[AI Hardware & Systems Design Track]: Cloud Resiliency in the Age of High-Performance Computing

As the era of high-performance computing (HPC) and artificial intelligence (AI) ushers in unprecedented advancements, the reliance on cloud strategies becomes vital. As cloud infrastructure becomes increasingly integral to supporting demanding computational workloads, maintaining the availability and robustness of these systems becomes paramount.

This panel will delve into the critical intersection of HPC/AI and cloud technology, spotlighting strategies for ensuring uninterrupted operations in the face of emerging challenges. The session brings together leading experts to examine architectural design paradigms that foster robustness, redundancy trade-offs, load balancing, and intelligent fault detection and predictive monitoring mechanisms.
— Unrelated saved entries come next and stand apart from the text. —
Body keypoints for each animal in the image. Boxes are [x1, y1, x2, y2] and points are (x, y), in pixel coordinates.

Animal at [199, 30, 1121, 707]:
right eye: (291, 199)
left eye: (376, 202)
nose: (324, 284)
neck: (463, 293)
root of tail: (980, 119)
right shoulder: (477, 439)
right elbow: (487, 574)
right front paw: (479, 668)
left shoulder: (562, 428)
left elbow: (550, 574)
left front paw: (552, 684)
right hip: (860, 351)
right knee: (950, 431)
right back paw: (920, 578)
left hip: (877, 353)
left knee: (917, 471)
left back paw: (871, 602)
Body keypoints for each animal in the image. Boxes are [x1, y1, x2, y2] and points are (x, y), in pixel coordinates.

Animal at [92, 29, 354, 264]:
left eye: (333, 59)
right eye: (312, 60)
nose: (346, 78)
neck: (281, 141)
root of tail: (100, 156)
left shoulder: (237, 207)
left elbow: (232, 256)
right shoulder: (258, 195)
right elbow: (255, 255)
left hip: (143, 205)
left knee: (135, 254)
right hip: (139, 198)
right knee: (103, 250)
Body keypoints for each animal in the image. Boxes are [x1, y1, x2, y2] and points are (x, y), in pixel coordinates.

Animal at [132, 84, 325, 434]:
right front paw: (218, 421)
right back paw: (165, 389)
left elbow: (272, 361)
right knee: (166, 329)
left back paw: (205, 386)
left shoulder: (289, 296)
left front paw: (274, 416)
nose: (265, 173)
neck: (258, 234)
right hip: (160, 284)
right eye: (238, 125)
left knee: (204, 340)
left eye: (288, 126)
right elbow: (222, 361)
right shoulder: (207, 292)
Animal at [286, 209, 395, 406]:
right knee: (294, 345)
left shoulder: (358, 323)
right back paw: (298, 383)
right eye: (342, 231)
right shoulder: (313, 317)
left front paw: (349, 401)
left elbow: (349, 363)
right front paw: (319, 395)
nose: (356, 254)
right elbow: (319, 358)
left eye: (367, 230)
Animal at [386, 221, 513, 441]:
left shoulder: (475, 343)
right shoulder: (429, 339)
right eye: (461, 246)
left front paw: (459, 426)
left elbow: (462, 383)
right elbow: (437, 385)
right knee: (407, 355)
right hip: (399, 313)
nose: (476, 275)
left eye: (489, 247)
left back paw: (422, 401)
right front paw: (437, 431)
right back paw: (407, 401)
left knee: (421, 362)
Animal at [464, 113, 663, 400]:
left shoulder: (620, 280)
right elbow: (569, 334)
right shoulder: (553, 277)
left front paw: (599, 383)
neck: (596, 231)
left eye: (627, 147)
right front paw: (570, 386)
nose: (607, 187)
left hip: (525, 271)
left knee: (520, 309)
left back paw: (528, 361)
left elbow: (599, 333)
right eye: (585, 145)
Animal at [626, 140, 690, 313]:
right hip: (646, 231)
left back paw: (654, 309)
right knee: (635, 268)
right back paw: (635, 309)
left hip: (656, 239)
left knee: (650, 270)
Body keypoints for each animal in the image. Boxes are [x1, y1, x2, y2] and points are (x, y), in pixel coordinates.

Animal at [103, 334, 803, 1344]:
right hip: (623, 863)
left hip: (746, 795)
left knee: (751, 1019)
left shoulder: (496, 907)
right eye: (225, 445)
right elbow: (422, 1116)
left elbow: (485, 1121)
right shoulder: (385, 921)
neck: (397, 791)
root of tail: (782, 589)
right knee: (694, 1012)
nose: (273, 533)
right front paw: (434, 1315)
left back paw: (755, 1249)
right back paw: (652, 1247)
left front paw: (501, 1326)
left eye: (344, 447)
Experts will share insights on best practices for optimizing resource allocation, orchestrating seamless workload migrations, and deploying resilient cloud-native solutions. By exploring real-world cases, emerging trends, and practical insights, this discussion aims to equip data center and cloud professionals with insights to elevate their resiliency strategies amidst evolving computational demands.

Speaker(s):

Moderator

Author:

Alam Akbar

Director, Product Marketing

proteanTecs

Alam Akbar is a veteran of the semiconductor industry with experience spanning multiple engineering, product management, and product marketing roles. He holds a Bachelors of Science degree in Electrical Engineering from Texas A&M, and an MBA from Santa Clara University.

Alam began his career at Synopsys as an Application Consultant where he helped grow their market share in the signoff domain. He then joined the business management team at Cadence where he helped launch a new physical verification solution. After Cadence, Alam joined Intel Foundry services as a design kit program manager, and then moved into the client compute group as director of product marketing. There, he helped scale Intel's storage business, and developed product strategy for new memory solutions for the PC market.

At ProteanTecs, he's part of a team that’s bringing greater insight into the health and performance of semiconductors across the value chain, from the design stage to in field operation, and all the steps in the middle.

Panellists

Author:

Venkat Ramesh

Hardware Systems Engineer

Author:

Yun Jin

Engineering Director

Author:

Paolo Faraboschi

Vice President and HPE Fellow; Director, AI Research Lab

Hewlett Packard Labs, HPE

Paolo Faraboschi is a Vice President and HPE Fellow and directs the Artificial Intelligence Research Lab at Hewlett Packard Labs. Paolo has been at HP/HPE for three decades, and worked on a broad range of technologies, from embedded printer processors to exascale supercomputers. He previously led exascale computing research (2017-2020), and the hardware architecture of “The Machine” project (2014-2016), pioneered low-energy servers with HP’s project Moonshot (2010-2014), drove scalable system-level simulation research (2004-2009), and was the principal architect of a family of embedded VLIW cores (1994-2003), widely used in video SoCs and HP’s printers. Paolo is an IEEE Fellow (2014) for “contributions to embedded processor architecture and system-on-chip technology”, author of over 100 publications, 70 granted patents, and the book “Embedded Computing: a VLIW approach”. He received a Ph.D. in EECS from the University of Genoa, Italy.